In relation to the conditioning regimen of the ASCT, HD melphalan alone has been the recognized conditioning regimen for several decades, and although the addition of other chemotherapy agents to HD melphalan has been studied, HD melphalan remains the standard.² Given the established role of novel agents in myeloma, the incorporation of novel agents into conditioning therapies is an attractive strategy. Pre-clinical data have demonstrated synergy between melphalan and novel agents⁹ and such combinations might therefore be expected to yield augmented post-ASCT response rates and durability. In phase I/II studies, combining bortezomib with HD melphalan has shown improved depth of response irrespective of induction therapy.^{10, 11} A phase I/II dose-escalation study of lenalidomide augmenting high dose melphalan (HDM) is currently under recruitment. The results presented in this issue of Bone Marrow Transplantation provide further evidence of the utility of combinational conditioning regimens utilizing novel agents.⁴ Conditioning regimens encompassing novel therapies, therefore, show some promise, but prospective randomized trial data are needed to clarify this area of MM therapy.

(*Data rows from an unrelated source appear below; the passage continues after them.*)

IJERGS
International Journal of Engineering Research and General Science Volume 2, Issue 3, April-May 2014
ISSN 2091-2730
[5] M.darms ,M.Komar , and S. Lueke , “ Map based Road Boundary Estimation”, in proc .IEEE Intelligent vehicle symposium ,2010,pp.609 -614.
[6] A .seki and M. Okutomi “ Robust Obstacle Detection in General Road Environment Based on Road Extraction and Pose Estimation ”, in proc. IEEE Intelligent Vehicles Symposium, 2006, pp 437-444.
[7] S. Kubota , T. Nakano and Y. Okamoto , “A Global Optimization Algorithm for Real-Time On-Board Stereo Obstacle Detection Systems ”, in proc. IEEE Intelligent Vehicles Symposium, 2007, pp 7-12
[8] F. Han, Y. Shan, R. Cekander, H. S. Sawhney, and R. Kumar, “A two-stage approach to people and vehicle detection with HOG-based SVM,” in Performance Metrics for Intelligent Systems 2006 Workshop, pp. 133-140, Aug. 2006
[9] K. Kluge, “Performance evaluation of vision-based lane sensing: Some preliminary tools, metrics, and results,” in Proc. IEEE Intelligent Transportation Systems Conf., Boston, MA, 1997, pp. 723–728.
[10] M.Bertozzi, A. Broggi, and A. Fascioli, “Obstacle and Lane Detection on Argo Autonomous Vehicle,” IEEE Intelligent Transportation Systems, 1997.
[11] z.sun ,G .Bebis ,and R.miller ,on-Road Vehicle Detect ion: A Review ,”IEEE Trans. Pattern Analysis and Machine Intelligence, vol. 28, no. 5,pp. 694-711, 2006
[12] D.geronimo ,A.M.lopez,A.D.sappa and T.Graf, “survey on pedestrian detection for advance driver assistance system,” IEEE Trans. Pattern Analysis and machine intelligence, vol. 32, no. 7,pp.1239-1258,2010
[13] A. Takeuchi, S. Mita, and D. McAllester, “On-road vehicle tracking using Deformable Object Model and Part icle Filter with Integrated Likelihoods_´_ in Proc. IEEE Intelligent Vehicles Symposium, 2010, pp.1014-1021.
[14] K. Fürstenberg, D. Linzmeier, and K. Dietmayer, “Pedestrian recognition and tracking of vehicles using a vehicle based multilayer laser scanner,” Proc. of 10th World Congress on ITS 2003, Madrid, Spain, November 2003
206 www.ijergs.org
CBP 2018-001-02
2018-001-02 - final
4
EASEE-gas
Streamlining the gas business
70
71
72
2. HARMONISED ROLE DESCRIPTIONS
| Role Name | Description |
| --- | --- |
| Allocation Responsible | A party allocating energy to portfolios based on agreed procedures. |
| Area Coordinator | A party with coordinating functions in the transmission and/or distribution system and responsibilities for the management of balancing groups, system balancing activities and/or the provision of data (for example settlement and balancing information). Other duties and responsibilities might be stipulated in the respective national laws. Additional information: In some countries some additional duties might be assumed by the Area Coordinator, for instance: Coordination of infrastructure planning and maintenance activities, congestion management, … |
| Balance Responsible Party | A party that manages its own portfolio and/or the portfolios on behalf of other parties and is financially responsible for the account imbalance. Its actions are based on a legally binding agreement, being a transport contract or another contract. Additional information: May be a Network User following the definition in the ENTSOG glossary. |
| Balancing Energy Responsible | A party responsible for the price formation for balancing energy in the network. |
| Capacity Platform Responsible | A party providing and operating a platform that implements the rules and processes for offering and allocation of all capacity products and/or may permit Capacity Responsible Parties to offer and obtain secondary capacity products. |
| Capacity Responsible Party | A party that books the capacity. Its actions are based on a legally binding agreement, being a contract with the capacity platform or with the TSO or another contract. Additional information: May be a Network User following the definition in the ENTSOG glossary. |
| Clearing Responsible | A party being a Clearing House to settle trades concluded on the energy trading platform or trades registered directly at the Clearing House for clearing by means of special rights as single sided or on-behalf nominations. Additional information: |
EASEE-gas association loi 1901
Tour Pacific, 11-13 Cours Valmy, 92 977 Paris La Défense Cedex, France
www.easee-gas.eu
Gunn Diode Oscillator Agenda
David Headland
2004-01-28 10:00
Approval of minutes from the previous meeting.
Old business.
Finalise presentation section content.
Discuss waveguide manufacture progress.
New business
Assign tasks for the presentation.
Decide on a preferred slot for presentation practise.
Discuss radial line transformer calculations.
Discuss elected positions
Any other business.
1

There remain a number of issues still to be addressed in the setting of salvage ASCT. The first is how best to maximize the durability of response to a salvage ASCT? The role of consolidation and maintenance has been extensively studied in first line ASCT but there is no reported evidence of its efficacy in the savage setting. In particular, given the expanding scope of therapeutic agents with differing modes of delivery (IV vs SC vs oral) combined with the potential for community-based therapy delivery, patient engagement with long-term maintenance strategies becomes a real opportunity. However, an evidence basis for the efficacy and thus the incorporation of further post-ASCT therapy is needed. The second issue is which patients benefit and especially which patients do not benefit from salvage ASCT. There is some evidence that molecular risk stratification at relapse after a prior transplant may delineate sub-groups where a second transplant offers no advantage in terms of durability of response but clearly we need to examine this area in more depth.

The third issue relates to the safety of a salvage ASCT. The salvage ASCT carries a low procedural mortality, at least in the short term, but as yet, we have few data on the impact of salvage ASCT on the incidence of second primary malignancies, especially treatment-related myelodysplasia. Thus, ultimately the appropriate selection of patients for salvage ASCT needs to be defined. The fourth issue relates to whether such therapeutic strategies can influence survivorship. This question has now become somewhat more complex in myeloma, given the expansion of post-relapse treatment strategies and their influence on survivorship. In some patient sub-groups, certain lines of therapy may even have an adverse impact on subsequent response to treatment and even survivorship. This serves to emphasize the need for clarity over patient stratification and the use of currently evolving technology to delineate key biomarkers of response prediction. This is an area that has yet to be defined in relation to salvage ASCT.

Although salvage ASCT has been utilized in clinical practice for relapsed myeloma after a prior ASCT for many years, it is only in recent times that prospective studies have demonstrated the utility of this compared with a no-transplant strategy, as well as the evolution of investigational-conditioning regimens. The direction of travel is clearly to establish as good a durable response to the second ASCT as to the first ASCT, such that there can be an expected improvement in the overall survivorship. More studies are planned in this setting, which is to be welcomed.